Rosewood fingerboard

Pancake body

Most had three-piece tops.

Transitional neck tenon (long but narrow)

A very slight, smooth volute on the back of the neck/headstock joint

"Made In USA" stamp below stamped serial number. Both were stamped before the paint. Serial numbers are all over the map so date the guitar by dating the original volume and tone pots.

Mostly "Tobacco Sunburst" finishes, yellow to black, on the front, back, and sides as well as the neck and sides and back of headstock. There were a few with a "Dark Wineburst" yellow to wine red.

Check under pickups to see that the guitar wasn't re-routed to take the bigger humbuckers. From the plant the guitars came with painted, finished pickup wells. There were many early '70s Deluxes later re-routed by owners to take T-Tops.

T-Top Pickups

Chrome ABR-1 bridge with wire and either nylon or chrome plated brass saddles

Reflector knobs with gold reflector inserts

Two-ring Kluson tuning pegs with nickel finish and plastic buttons (Nashville Standards had metal buttons)

"Grape" purple-lined "faultless" form-fit cases, with or without logo (Some have reported rectangular cases with '73s)

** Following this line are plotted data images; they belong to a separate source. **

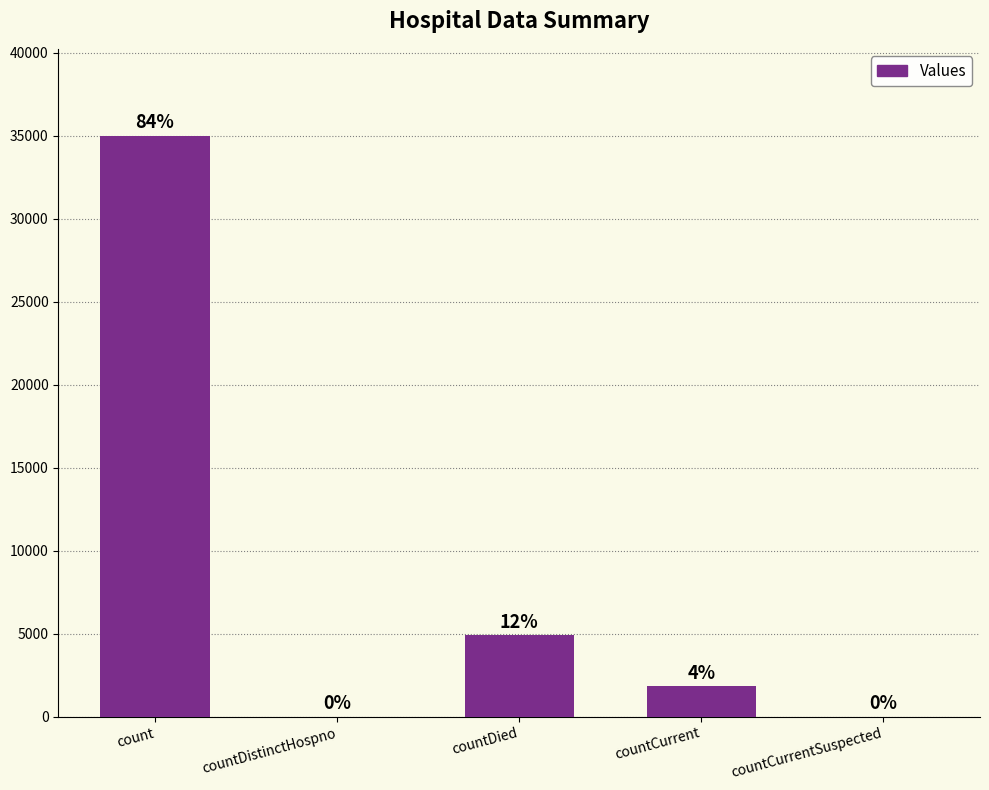

At which label is the value closest to 17489?

countDied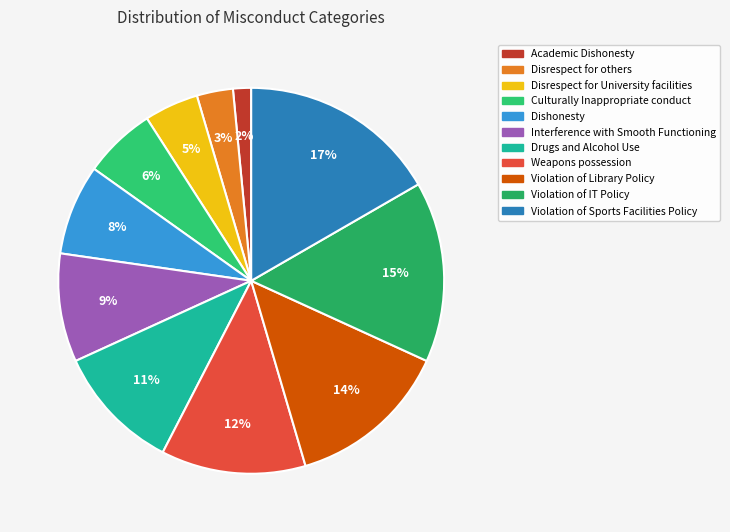

What is the ratio of the value at Interference with Smooth Functioning to the value at Violation of Sports Facilities Policy?

0.5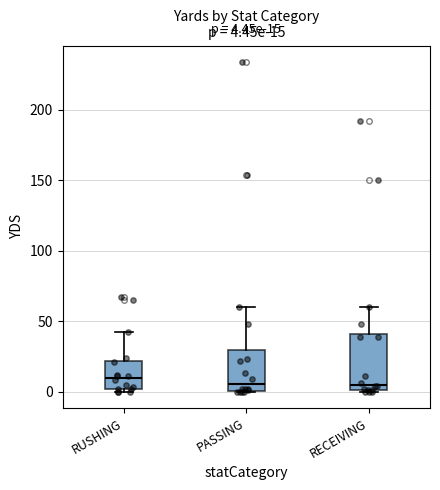

Which box is the tallest, from its lower edge to its upper edge?

RECEIVING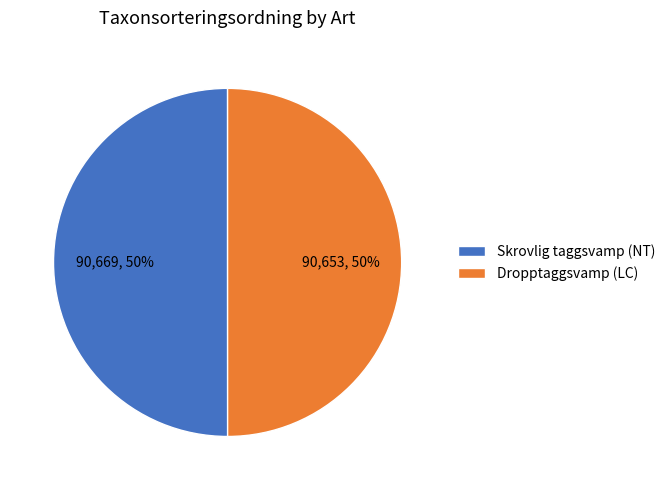

Combined, do Dropptaggsvamp (LC) and Skrovlig taggsvamp (NT) account for over 50%?

Yes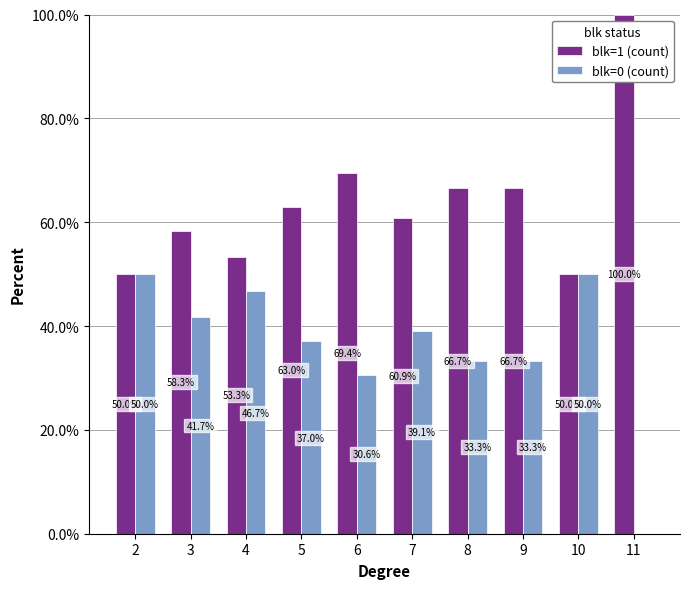

Reading left to right, what are all the values shown in this chart?

blk=1 (count): 50.0	58.3	53.3	63.0	69.4	60.9	66.7	66.7	50.0	100.0
blk=0 (count): 50.0	41.7	46.7	37.0	30.6	39.1	33.3	33.3	50.0	0.0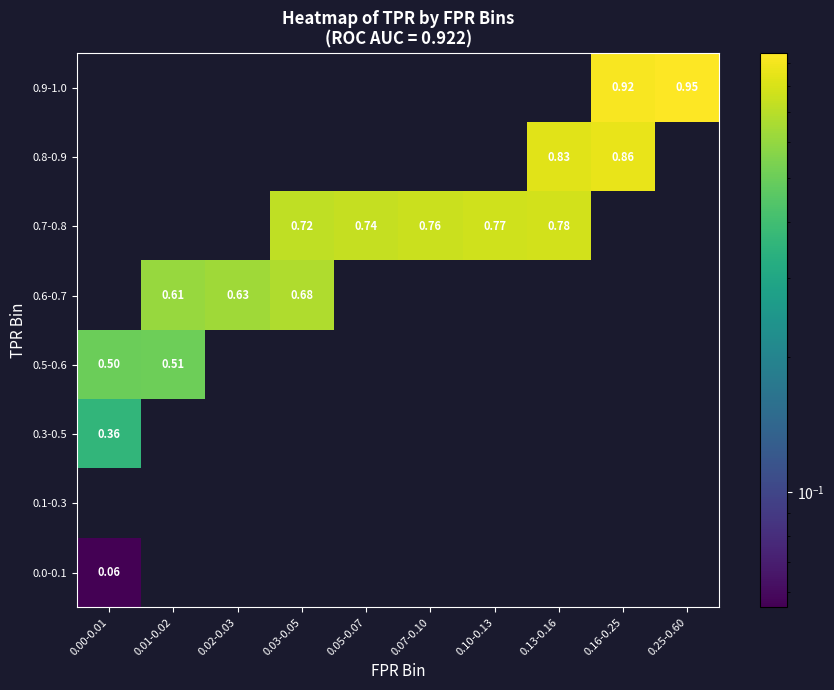

The value of 0.5-0.6 at 0.02-0.03 is 0.0. True or false?

True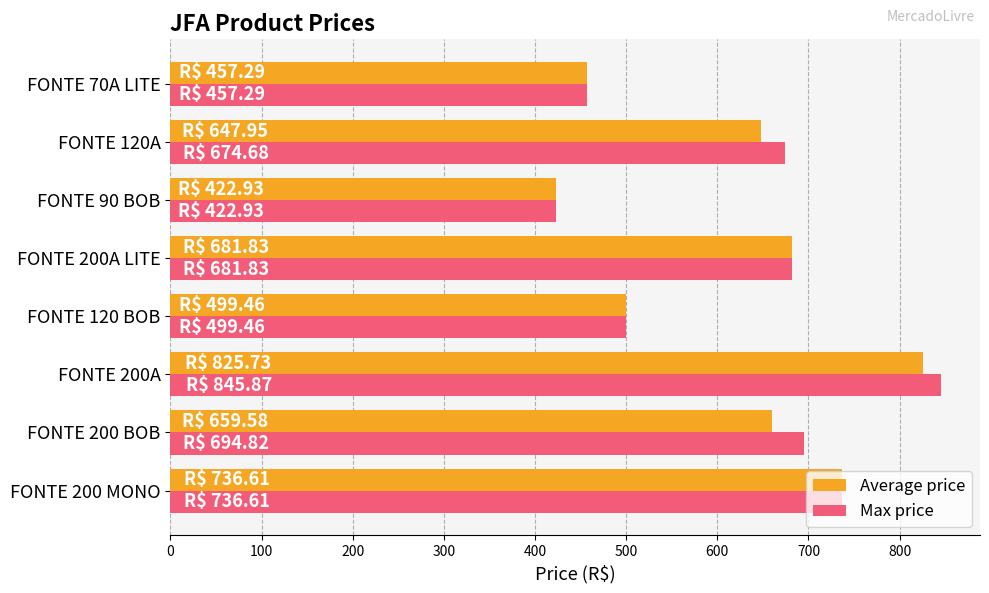

What is the total value across all series at FONTE 200A?

1671.6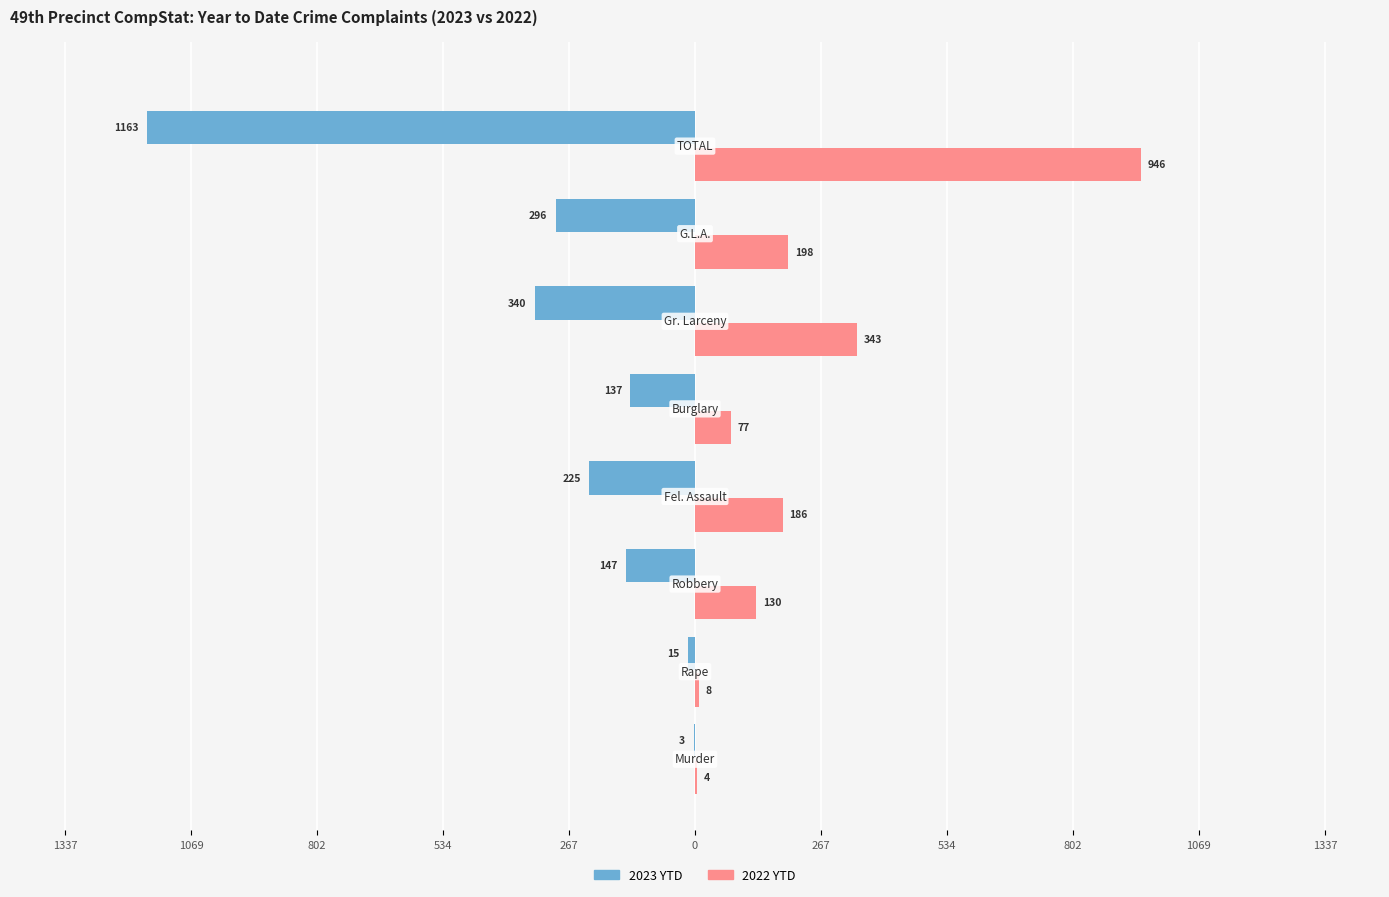

What are all the series names shown in the legend?

2023 YTD, 2022 YTD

We keep comparing notes and more data shows up.

Bob
 

brandtkronholm

Well-known member
Joined
Dec 3, 2006
Messages
2,858
To think that my Les Paul will be 30 years old next year … I am humbled by your story of 50 years! Well done! Enjoy that beautiful guitar for another 50 years - and more!

Also, I’m posting this response whilst in New Zealand!